Background: Accurately recognizing nitrated tyrosine residues from protein sequences
would pave a way for understanding the mechanism of nitration and the screening of the tyrosine
residues in sequences.
Results: In this study, we proposed a prediction model that used the extreme learning machine
(ELM) algorithm as the prediction engine to identify nitrated tyrosine residues.

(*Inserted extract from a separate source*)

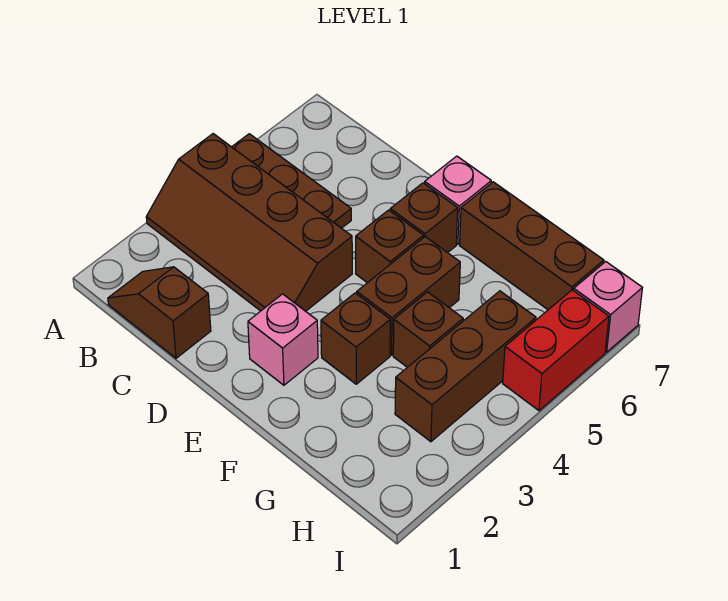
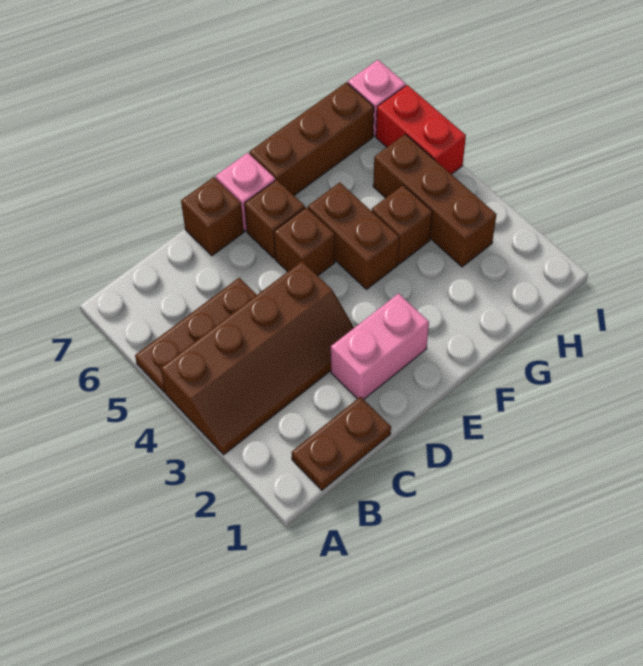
brown 1x2 slope [108,267,211,358] -> brown 1x2 plate [291,397,391,490]
pink 1x1 brick [248,294,318,385] -> pink 1x2 brick [331,294,429,399]
brown 1x1 brick [321,293,390,384] -> brown 1x1 brick moved to [181,177,244,256]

To encode each
tyrosine residue, a sliding window technique was adopted to extract a peptide segment for each
tyrosine residue, from which a number of features were extracted. These features were analyzed by a
popular feature selection method, Minimum Redundancy Maximum Relevance (mRMR) method,
producing a feature list, in which all features were ranked in a rigorous way. Then, the Incremental
Feature Selection (IFS) method was utilized to discover the optimal features, on which the optimal
ELM-based prediction model was built. This model produced satisfactory results on the training
dataset with a Matthews correlation coefficient of 0.757. The model was also evaluated by an
independent test dataset that contained only positive samples, yielding a sensitivity of 0.938.
Conclusion: Compared to other prediction models that use classic machine learning algorithms as
prediction engines on the same datasets with their own optimal features, the optimal ELM-based
prediction model produced much better results, indicating the superiority of the proposed model for
the identification of nitrated tyrosine residues from protein sequences.